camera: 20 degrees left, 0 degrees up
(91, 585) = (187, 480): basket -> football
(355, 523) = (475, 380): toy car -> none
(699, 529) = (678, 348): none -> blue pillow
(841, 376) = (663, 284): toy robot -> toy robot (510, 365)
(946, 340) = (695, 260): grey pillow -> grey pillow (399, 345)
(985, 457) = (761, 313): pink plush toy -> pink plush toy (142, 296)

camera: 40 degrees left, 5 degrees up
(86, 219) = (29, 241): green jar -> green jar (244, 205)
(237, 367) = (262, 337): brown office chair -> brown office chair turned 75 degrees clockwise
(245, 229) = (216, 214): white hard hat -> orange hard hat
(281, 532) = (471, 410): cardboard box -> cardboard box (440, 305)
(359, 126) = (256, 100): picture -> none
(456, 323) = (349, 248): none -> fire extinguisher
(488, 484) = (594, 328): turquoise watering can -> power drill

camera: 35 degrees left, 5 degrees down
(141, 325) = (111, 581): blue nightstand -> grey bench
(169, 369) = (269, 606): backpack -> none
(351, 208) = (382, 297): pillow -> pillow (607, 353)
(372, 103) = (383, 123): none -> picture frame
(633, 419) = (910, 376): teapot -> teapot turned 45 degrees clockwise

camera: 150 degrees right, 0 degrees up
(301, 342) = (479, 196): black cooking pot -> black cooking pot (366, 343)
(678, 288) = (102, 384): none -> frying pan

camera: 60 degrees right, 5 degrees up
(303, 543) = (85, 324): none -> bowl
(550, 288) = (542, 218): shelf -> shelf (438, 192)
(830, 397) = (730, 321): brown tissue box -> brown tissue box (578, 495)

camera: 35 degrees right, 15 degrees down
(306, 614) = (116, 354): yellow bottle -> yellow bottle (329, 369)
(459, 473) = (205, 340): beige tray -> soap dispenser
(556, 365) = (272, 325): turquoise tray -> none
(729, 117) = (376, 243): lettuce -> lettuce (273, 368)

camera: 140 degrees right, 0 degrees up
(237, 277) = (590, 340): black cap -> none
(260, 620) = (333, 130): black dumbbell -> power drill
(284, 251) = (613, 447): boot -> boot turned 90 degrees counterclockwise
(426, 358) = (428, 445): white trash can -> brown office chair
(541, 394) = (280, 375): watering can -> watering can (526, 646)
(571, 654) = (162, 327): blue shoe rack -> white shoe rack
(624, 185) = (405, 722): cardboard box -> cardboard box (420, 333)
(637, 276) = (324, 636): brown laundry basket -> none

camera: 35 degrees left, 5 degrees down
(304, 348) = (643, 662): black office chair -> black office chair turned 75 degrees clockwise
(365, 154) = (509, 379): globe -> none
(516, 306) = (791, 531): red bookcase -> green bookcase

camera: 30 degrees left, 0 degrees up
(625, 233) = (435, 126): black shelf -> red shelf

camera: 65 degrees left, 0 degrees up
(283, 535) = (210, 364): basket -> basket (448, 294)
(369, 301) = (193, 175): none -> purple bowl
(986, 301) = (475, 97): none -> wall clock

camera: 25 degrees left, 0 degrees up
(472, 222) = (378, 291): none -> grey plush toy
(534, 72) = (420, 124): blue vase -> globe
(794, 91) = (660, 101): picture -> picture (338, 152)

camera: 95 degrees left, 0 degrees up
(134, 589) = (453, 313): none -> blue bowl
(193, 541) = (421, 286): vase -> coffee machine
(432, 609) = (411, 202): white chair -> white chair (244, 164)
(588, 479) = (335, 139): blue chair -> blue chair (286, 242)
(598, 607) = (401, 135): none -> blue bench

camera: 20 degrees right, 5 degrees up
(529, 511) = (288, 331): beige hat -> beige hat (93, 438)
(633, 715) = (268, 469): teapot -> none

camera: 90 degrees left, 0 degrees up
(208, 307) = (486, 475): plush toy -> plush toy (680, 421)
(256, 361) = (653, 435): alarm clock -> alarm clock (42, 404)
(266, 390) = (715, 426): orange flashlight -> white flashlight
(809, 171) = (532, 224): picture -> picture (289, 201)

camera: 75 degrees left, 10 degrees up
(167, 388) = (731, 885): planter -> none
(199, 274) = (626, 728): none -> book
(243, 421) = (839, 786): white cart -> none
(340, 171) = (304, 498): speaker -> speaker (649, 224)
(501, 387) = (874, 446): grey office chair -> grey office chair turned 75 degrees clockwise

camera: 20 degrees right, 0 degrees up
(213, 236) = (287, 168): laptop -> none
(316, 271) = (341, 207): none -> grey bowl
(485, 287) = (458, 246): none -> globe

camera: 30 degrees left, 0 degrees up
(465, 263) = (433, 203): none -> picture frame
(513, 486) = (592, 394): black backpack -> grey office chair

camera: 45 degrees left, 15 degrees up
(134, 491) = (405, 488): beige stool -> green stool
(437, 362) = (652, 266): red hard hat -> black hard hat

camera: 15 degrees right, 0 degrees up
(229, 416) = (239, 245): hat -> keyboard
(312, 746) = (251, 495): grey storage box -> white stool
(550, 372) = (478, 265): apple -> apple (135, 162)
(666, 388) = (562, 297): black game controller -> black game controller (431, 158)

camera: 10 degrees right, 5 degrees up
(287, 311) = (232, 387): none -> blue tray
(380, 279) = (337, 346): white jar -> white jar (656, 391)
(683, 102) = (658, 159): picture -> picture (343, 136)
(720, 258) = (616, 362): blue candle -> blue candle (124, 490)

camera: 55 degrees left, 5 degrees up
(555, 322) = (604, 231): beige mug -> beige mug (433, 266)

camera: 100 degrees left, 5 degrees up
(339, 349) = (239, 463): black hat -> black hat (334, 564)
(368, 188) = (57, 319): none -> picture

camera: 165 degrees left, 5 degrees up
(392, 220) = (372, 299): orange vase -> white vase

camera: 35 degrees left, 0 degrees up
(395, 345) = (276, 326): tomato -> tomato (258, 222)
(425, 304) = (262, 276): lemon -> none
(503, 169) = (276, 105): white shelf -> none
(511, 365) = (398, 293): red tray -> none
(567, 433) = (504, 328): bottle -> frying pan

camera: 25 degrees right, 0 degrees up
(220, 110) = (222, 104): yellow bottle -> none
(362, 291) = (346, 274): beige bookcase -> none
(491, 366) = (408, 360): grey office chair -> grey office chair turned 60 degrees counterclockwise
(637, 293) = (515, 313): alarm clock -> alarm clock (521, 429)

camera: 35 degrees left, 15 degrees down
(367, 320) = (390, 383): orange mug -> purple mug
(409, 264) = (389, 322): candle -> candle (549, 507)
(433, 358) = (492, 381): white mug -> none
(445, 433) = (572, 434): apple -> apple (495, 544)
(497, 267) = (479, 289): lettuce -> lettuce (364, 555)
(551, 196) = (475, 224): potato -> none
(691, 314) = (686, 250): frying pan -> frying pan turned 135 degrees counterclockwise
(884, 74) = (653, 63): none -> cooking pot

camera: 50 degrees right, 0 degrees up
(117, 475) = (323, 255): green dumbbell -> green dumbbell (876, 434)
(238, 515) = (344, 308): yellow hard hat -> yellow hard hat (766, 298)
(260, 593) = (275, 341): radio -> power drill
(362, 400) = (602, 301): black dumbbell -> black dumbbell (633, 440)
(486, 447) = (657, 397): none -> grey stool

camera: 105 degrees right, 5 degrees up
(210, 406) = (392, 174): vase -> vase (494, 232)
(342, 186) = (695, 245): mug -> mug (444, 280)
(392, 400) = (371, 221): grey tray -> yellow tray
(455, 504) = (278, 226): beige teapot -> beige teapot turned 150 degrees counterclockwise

◆ ◆ ◆

## Problem statement
Would you show all lines of the material above that contain the word "pillow"?

## Completed task
(699, 529) = (678, 348): none -> blue pillow
(946, 340) = (695, 260): grey pillow -> grey pillow (399, 345)
(351, 208) = (382, 297): pillow -> pillow (607, 353)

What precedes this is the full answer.